Opinion / Why didn’t Johnnie To ever get an Oscar nod? Bruce Lee and Wong Kar-wai put Hong Kong cinema on the map, but the Election director made the city’s best post-handover movies

- Hong Kong cinema has influenced Hollywood movies like The Matrix, Quentin Tarantino’s films, Martin Scorsese’s The Departed and Godzilla vs. Kong
- Wong Kar-wai has produced few films, Ann Hui’s hit was followed by flops, and Alan Mak was a one hit wonder – but Johnnie To has consistently directed greats

In the recent dark years (if not decades) of Hong Kong cinema, if there is one filmmaker who has been more unfairly ignored than any other, it is Johnnie To, who turns 66 on April 22. True, in certain critical circles To is well known and highly regarded – you don’t get to be an officer of the French Order of Arts and Letters without someone appreciating your work. Still, critical admiration can only carry a director so far; just because Satyajit Ray is acclaimed as one of the greatest-ever filmmakers doesn’t mean your average film fan has seen any of the Indian auter’s works.

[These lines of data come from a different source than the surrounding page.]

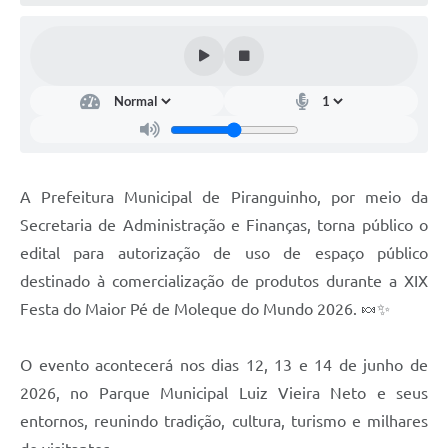
A Prefeitura Municipal de Piranguinho, por meio da
Secretaria de Administração e Finanças, torna público o
edital para autorização de uso de espaço público
destinado à comercialização de produtos durante a XIX
Festa do Maior Pé de Moleque do Mundo 2026. 🍬✨
O evento acontecerá nos dias 12, 13 e 14 de junho de
2026, no Parque Municipal Luiz Vieira Neto e seus
entornos, reunindo tradição, cultura, turismo e milhares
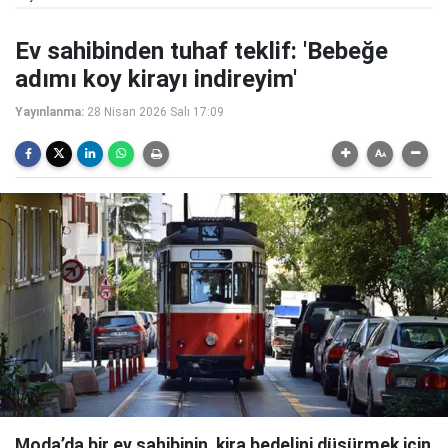
Ev sahibinden tuhaf teklif: 'Bebeğe
adımı koy kirayı indireyim'
Yayınlanma:
28 Nisan 2026 Salı 17:09
Moda’da bir ev sahibinin, kira bedelini düşürmek için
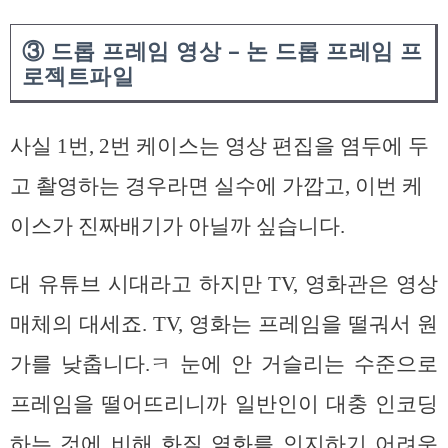
③ 드롭 프레임 영상 – 논 드롭 프레임 프
로젝트파일
사실 1번, 2번 케이스는 영상 편집을 염두에 두
고 촬영하는 경우라면 실수에 가깝고, 이번 케
이스가 진짜배기가 아닐까 싶습니다.
대 유튜브 시대라고 하지만 TV, 영화관은 영상
매체의 대세죠. TV, 영화는 프레임을 떨궈서 원
가를 낮춥니다.ㅋ 눈에 안 거슬리는 수준으로
프레임을 떨어뜨리니까 일반인이 대충 인코딩
하는 것에 비해 화질 열화를 인지하기 어려운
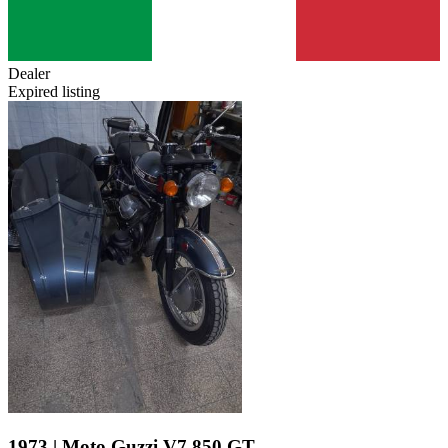
Dealer
Expired listing
1973 | Moto Guzzi V7 850 GT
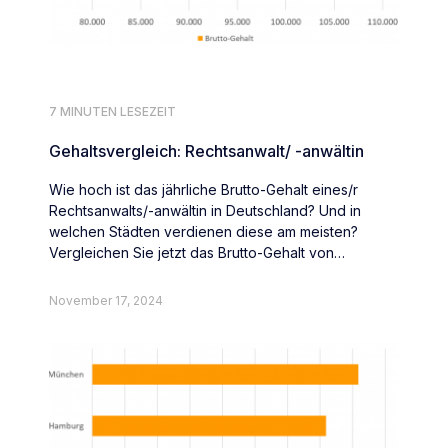
7 MINUTEN LESEZEIT
Gehaltsvergleich: Rechtsanwalt/ -anwältin
Wie hoch ist das jährliche Brutto-Gehalt eines/r
Rechtsanwalts/-anwältin in Deutschland? Und in
welchen Städten verdienen diese am meisten?
Vergleichen Sie jetzt das Brutto-Gehalt von
Rechtsanwält:innen deutschlandweit.
November 17, 2024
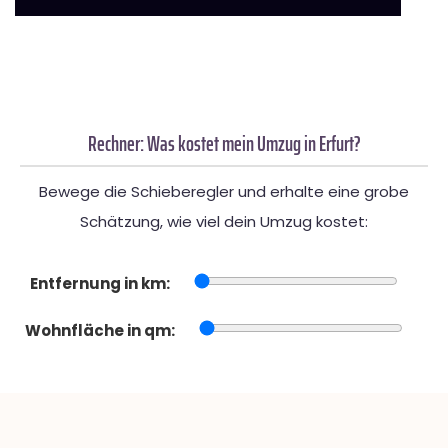
Rechner: Was kostet mein Umzug in Erfurt?
Bewege die Schieberegler und erhalte eine grobe
Schätzung, wie viel dein Umzug kostet:
Entfernung in km:
Wohnfläche in qm:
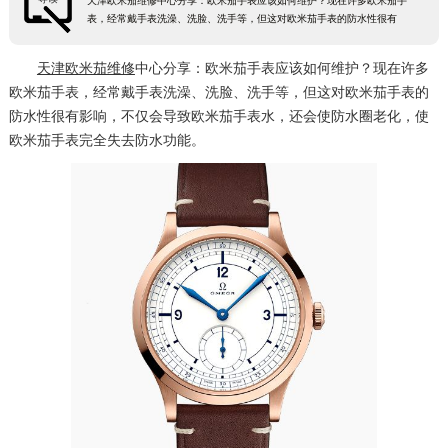
天津欧米茄维修中心分享：欧米茄手表应该如何维护？现在许多欧米茄手
表，经常戴手表洗澡、洗脸、洗手等，但这对欧米茄手表的防水性很有
天津欧米茄维修
中心分享：欧米茄手表应该如何维护？现在许多
欧米茄手表，经常戴手表洗澡、洗脸、洗手等，但这对欧米茄手表的
防水性很有影响，不仅会导致欧米茄手表水，还会使防水圈老化，使
欧米茄手表完全失去防水功能。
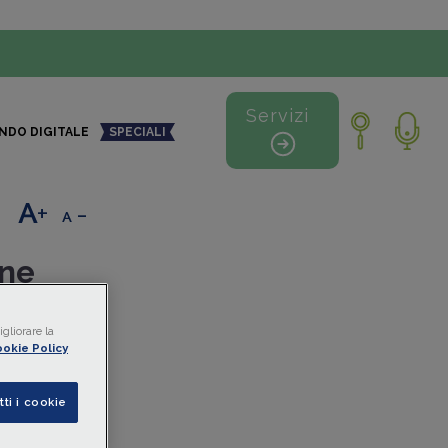
Servizi
NDO DIGITALE
SPECIALI
+
-
one
gliorare la
okie Policy
2/E
e
n.
tti i cookie
ardato
tina
e le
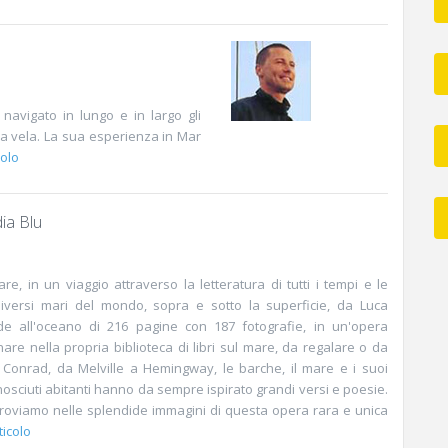
avigato in lungo e in largo gli
a vela. La sua esperienza in Mar
colo
ia Blu
re, in un viaggio attraverso la letteratura di tutti i tempi e le
diversi mari del mondo, sopra e sotto la superficie, da Luca
de all'oceano di 216 pagine con 187 fotografie, in un'opera
nare nella propria biblioteca di libri sul mare, da regalare o da
Conrad, da Melville a Hemingway, le barche, il mare e i suoi
nosciuti abitanti hanno da sempre ispirato grandi versi e poesie.
 troviamo nelle splendide immagini di questa opera rara e unica
ticolo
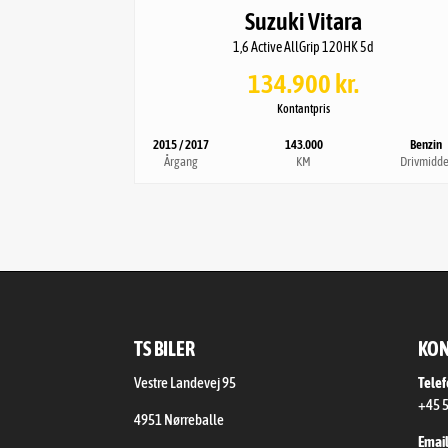
Suzuki Vitara
Bredde
1,6 Active AllGrip 120HK 5d
1,87m
134.900 kr.
Tilkoblingsvægt med bremser
Kontantpris
1.850kg
2015 / 2017
143.000
Benzin
Årgang
KM
Drivmidde
TS BILER
KON
Vestre Landevej 95
Telef
+45 5
4951 Nørreballe
Email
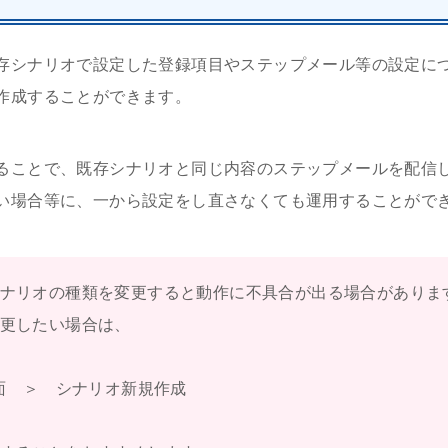
存シナリオで設定した登録項目やステップメール等の設定に
作成することができます。
ることで、既存シナリオと同じ内容のステップメールを配信
い場合等に、一から設定をし直さなくても運用することがで
ナリオの種類を変更すると動作に不具合が出る場合がありま
更したい場合は、
面 ＞ シナリオ新規作成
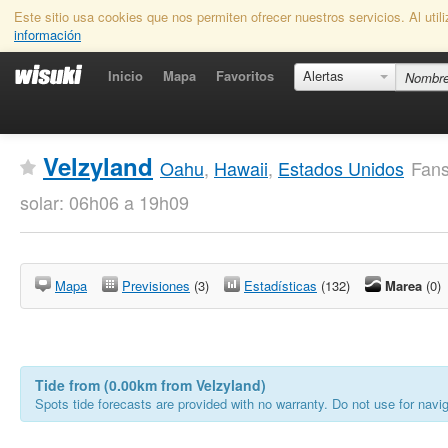
Este sitio usa cookies que nos permiten ofrecer nuestros servicios. Al uti
información
Inicio
Mapa
Favoritos
Alertas
Velzyland
Oahu
,
Hawaii
,
Estados Unidos
Fans
solar: 06h06 a 19h09
Mapa
Previsiones
(3)
Estadísticas
(132)
Marea
(0)
Tide from (0.00km from Velzyland)
Spots tide forecasts are provided with no warranty. Do not use for naviga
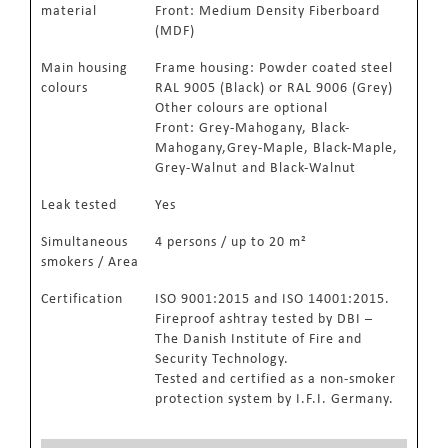
material
Front: Medium Density Fiberboard
(MDF)
Main housing
Frame housing: Powder coated steel
colours
RAL 9005 (Black) or RAL 9006 (Grey)
Other colours are optional
Front: Grey-Mahogany, Black-
Mahogany,Grey-Maple, Black-Maple,
Grey-Walnut and Black-Walnut
Leak tested
Yes
Simultaneous
4 persons / up to 20 m²
smokers / Area
Certification
ISO 9001:2015 and ISO 14001:2015.
Fireproof ashtray tested by DBI –
The Danish Institute of Fire and
Security Technology.
Tested and certified as a non-smoker
protection system by I.F.I. Germany.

All of this makes To the greatest Hong Kong director international audiences have probably never heard of. Although To would only truly find his stride in 1996 after founding his own production company, Milkyway Image, alongside creative partner Wai Ka-fai, he was still director of a number of hit Hong Kong films before then too. Classics like All About Ah-Long, The Royal Scoundrel and The Heroic Trio are all indebted to To as director.

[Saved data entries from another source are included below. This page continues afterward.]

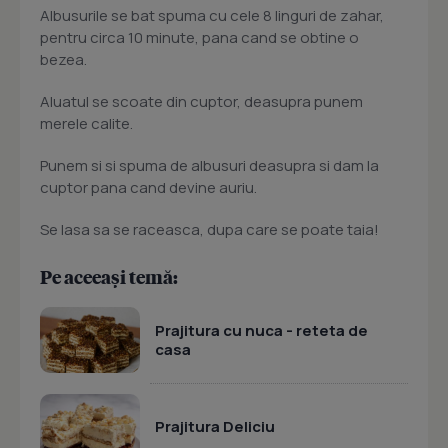
Albusurile se bat spuma cu cele 8 linguri de zahar,
pentru circa 10 minute, pana cand se obtine o
bezea.
Aluatul se scoate din cuptor, deasupra punem
merele calite.
Punem si si spuma de albusuri deasupra si dam la
cuptor pana cand devine auriu.
Se lasa sa se raceasca, dupa care se poate taia!
Pe aceeași temă:
Prajitura cu nuca - reteta de
casa
Prajitura Deliciu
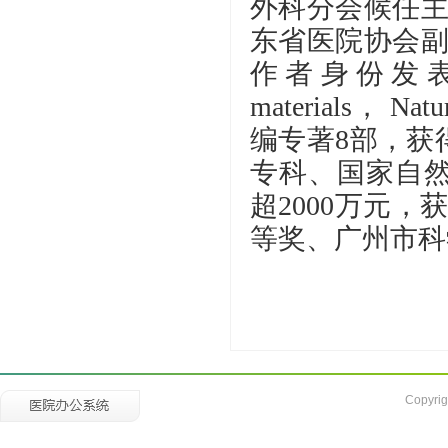
外科分会候任
东省医院协会
作者身份发表SC
materials， Na
编专著8部，获
专科、国家自
超2000万元
等奖、广州市科
Copyrig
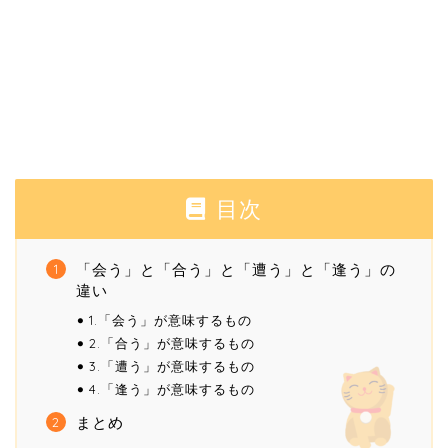
目次
「会う」と「合う」と「遭う」と「逢う」の
違い
1.「会う」が意味するもの
2.「合う」が意味するもの
3.「遭う」が意味するもの
4.「逢う」が意味するもの
まとめ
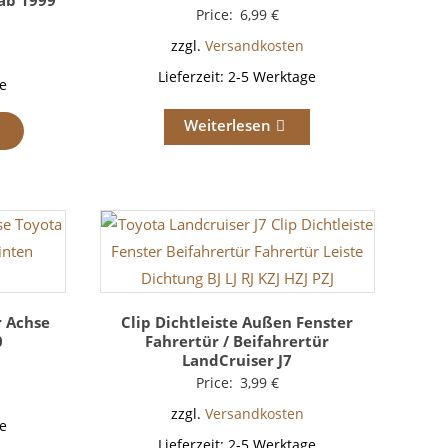
 ab 1999
Price:
6,99
€
zzgl.
Versandkosten
Lieferzeit:
2-5 Werktage
e
Weiterlesen
r Achse
Clip Dichtleiste Außen Fenster
0
Fahrertür / Beifahrertür
LandCruiser J7
Price:
3,99
€
zzgl.
Versandkosten
e
Lieferzeit:
2-5 Werktage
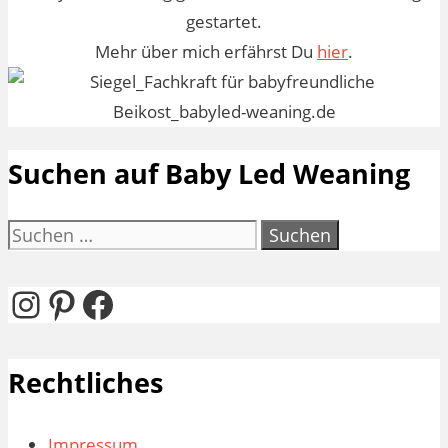
gestartet.
Mehr über mich erfährst Du
hier
.
Suchen auf Baby Led Weaning
Suchen
nach:
Instagram
Pinterest
Facebook
Rechtliches
Impressum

Despite these and other successes, To was not among that cadre of filmmakers globally popular enough or sufficiently revered to make the jump to Hollywood in the years surrounding the handover. Fellow directors John Woo, Tsui Hark and Ringo Lam might have secured trips to Tinseltown, but not To. (Given that the only good Hollywood film produced by those three Hong Kong legends was Woo’s Face/Off, To might consider being overlooked in the early 90s as a blessing in disguise.)